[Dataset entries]
=== Begin Enclosure ===
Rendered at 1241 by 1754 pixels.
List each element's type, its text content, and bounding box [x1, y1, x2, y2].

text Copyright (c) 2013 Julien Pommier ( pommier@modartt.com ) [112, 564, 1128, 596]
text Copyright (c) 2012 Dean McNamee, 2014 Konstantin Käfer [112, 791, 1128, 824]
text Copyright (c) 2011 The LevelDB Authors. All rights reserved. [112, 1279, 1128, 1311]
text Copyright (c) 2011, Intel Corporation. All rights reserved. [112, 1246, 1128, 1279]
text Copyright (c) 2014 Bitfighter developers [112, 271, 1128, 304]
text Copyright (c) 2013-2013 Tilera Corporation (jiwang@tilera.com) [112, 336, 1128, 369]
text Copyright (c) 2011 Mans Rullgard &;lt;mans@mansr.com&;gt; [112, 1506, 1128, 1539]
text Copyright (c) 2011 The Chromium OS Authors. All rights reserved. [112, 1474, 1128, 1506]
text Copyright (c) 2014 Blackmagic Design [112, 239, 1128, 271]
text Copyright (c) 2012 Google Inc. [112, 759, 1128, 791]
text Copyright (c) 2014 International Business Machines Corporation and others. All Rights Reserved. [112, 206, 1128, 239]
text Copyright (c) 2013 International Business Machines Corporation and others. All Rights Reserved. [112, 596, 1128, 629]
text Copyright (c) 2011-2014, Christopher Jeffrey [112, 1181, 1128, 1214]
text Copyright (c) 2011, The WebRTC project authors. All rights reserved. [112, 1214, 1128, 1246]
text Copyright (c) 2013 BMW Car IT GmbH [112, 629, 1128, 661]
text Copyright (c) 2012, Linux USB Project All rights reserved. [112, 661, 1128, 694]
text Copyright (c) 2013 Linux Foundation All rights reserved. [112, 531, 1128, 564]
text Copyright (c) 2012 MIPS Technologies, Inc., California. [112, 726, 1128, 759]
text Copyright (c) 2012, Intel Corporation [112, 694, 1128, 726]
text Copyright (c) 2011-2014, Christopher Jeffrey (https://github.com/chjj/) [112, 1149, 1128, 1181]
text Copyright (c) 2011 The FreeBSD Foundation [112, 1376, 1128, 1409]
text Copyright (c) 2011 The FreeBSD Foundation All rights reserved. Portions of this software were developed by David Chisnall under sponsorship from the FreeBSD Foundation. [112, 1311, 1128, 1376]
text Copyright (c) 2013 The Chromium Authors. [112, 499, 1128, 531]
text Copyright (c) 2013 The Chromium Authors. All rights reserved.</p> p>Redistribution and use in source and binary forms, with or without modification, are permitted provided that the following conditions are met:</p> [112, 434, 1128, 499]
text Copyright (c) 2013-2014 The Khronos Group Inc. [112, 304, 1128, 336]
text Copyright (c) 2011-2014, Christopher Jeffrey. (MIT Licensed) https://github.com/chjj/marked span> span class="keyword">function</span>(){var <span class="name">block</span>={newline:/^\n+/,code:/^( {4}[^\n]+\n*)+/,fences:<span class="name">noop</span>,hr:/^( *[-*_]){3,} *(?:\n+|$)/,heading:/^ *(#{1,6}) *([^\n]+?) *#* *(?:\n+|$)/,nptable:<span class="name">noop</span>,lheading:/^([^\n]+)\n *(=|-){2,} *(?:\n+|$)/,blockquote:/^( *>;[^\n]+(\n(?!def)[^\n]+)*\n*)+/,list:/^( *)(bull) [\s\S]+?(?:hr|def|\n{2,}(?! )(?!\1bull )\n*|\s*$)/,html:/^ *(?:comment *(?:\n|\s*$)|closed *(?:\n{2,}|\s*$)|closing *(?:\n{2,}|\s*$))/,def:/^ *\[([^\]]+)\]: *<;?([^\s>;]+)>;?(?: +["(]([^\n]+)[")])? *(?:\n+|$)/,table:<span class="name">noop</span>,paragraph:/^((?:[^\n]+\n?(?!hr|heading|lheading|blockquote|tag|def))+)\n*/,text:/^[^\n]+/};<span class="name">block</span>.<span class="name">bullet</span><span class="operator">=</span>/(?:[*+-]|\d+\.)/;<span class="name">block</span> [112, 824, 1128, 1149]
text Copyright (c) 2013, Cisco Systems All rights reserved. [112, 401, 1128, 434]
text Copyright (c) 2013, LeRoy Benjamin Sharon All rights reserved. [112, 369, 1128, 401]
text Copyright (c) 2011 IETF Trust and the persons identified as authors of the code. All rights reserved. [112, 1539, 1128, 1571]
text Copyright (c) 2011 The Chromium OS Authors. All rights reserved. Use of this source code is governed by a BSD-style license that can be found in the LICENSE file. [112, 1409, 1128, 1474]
=== End Enclosure ===
=== Begin Enclosure ===
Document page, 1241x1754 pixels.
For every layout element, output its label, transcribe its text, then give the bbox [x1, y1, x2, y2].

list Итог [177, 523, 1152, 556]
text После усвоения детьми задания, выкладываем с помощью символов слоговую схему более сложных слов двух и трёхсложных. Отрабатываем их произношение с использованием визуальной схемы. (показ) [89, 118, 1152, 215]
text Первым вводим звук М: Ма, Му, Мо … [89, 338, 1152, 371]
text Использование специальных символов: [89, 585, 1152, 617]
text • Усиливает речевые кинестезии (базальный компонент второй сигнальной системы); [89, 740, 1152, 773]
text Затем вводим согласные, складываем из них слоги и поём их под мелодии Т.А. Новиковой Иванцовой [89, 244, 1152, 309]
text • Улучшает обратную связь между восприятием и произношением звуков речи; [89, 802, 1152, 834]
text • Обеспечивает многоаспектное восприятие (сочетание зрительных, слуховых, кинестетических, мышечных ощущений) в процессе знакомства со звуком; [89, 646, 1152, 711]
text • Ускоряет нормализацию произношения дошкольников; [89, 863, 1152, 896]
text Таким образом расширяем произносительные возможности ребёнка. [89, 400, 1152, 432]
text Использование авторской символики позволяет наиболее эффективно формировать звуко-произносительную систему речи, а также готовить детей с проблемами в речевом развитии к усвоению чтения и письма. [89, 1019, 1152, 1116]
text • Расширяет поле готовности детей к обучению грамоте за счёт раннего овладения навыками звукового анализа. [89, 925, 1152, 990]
=== End Enclosure ===
Out of the entries, report each line that contains the word "https".

text Copyright (c) 2011-2014, Christopher Jeffrey (https://github.com/chjj/) [112, 1149, 1128, 1181]
text Copyright (c) 2011-2014, Christopher Jeffrey. (MIT Licensed) https://github.com/chjj/marked span> span class="keyword">function</span>(){var <span class="name">block</span>={newline:/^\n+/,code:/^( {4}[^\n]+\n*)+/,fences:<span class="name">noop</span>,hr:/^( *[-*_]){3,} *(?:\n+|$)/,heading:/^ *(#{1,6}) *([^\n]+?) *#* *(?:\n+|$)/,nptable:<span class="name">noop</span>,lheading:/^([^\n]+)\n *(=|-){2,} *(?:\n+|$)/,blockquote:/^( *>;[^\n]+(\n(?!def)[^\n]+)*\n*)+/,list:/^( *)(bull) [\s\S]+?(?:hr|def|\n{2,}(?! )(?!\1bull )\n*|\s*$)/,html:/^ *(?:comment *(?:\n|\s*$)|closed *(?:\n{2,}|\s*$)|closing *(?:\n{2,}|\s*$))/,def:/^ *\[([^\]]+)\]: *<;?([^\s>;]+)>;?(?: +["(]([^\n]+)[")])? *(?:\n+|$)/,table:<span class="name">noop</span>,paragraph:/^((?:[^\n]+\n?(?!hr|heading|lheading|blockquote|tag|def))+)\n*/,text:/^[^\n]+/};<span class="name">block</span>.<span class="name">bullet</span><span class="operator">=</span>/(?:[*+-]|\d+\.)/;<span class="name">block</span> [112, 824, 1128, 1149]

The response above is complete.